Zivania is a traditional Cypriot distillate that is produced on the island of Cyprus.
It is a colourless alcoholic beverage with a light aroma of grapes. Its average content in alcohol is 45%. There is no sugar in it and no acidity. Zivania is made with the residue of grapes that were pressed during the winemaking process, that are mixed with dry wines produced by the local varieties of Cypriot grapes. The grape/wine mixture is distilled in the traditional distillation apparatus, producing zivania.
Zivania received its name from the word zivana or zivano , the remnants of the grapes from which it is produced. It has been produced in Cyprus since the ruling of the Venetians, around the 14th century. Its continuous production during the Ottoman and British ruling on the island is mentioned by various writers who visited Cyprus. From 2004, Zivania has been protected by the European Union, as a unique product in Cyprus and cannot be produced with the same name elsewhere.
In order to produce high quality zivania, ripe and healthy grapes of the best quality must be used. The grapes that are used for fermentation must be less than 13°, in order to accomplish the perfect fermentation. As soon as the fermentation process is complete, the wine and the apple pomace are transferred to the main part of the distillation apparatus, the cauldron and the process begins. The last zivania that comes out of the device is called porakos and has low alcohol content. There are mainly three types of distillation processes:
According to the different distillation process, there are different qualities of zivania.

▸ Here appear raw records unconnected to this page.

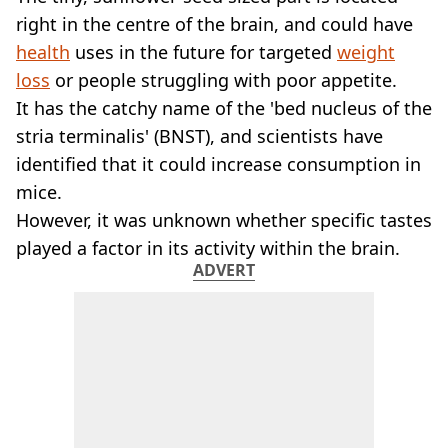
VEGAN
right in the centre of the brain, and could have
FAST FOOD
health
uses in the future for targeted
weight
MCDONALDS
loss
or people struggling with poor appetite.
STARBUCKS
BURGER KING
It has the catchy name of the 'bed nucleus of the
SUBWAY
stria terminalis' (BNST), and scientists have
DOMINOS
identified that it could increase consumption in
mice.
However, it was unknown whether specific tastes
played a factor in its activity within the brain.
ADVERT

Zivania is usually stored in clean wooden or galvanized metallic crates that can be closed in order to block the evaporation. During transportation special care is taken to not hit the crates so that there is no leakage or evaporation of zivania.
Apart from its classic use as an alcoholic beverage, zivania was used for many other reasons such as treating wounds, rubbing it on parts of the body, as a cure for a cold, for toothaches, or as a warm-up drink during the winter, especially in the villages near the Troodos Mountain. In the earlier years it was one of the main alcoholic beverages in Cyprus. In some villages they would add cinnamon to zivania in order to make it red, making the aroma and the taste different. As zivania matures, it becomes better and more aromatic.
Zivania is served chilled with almonds, loukoumi, soutzouko or small appetizers such as loukaniko, lountza , tsamarella or chiromeri.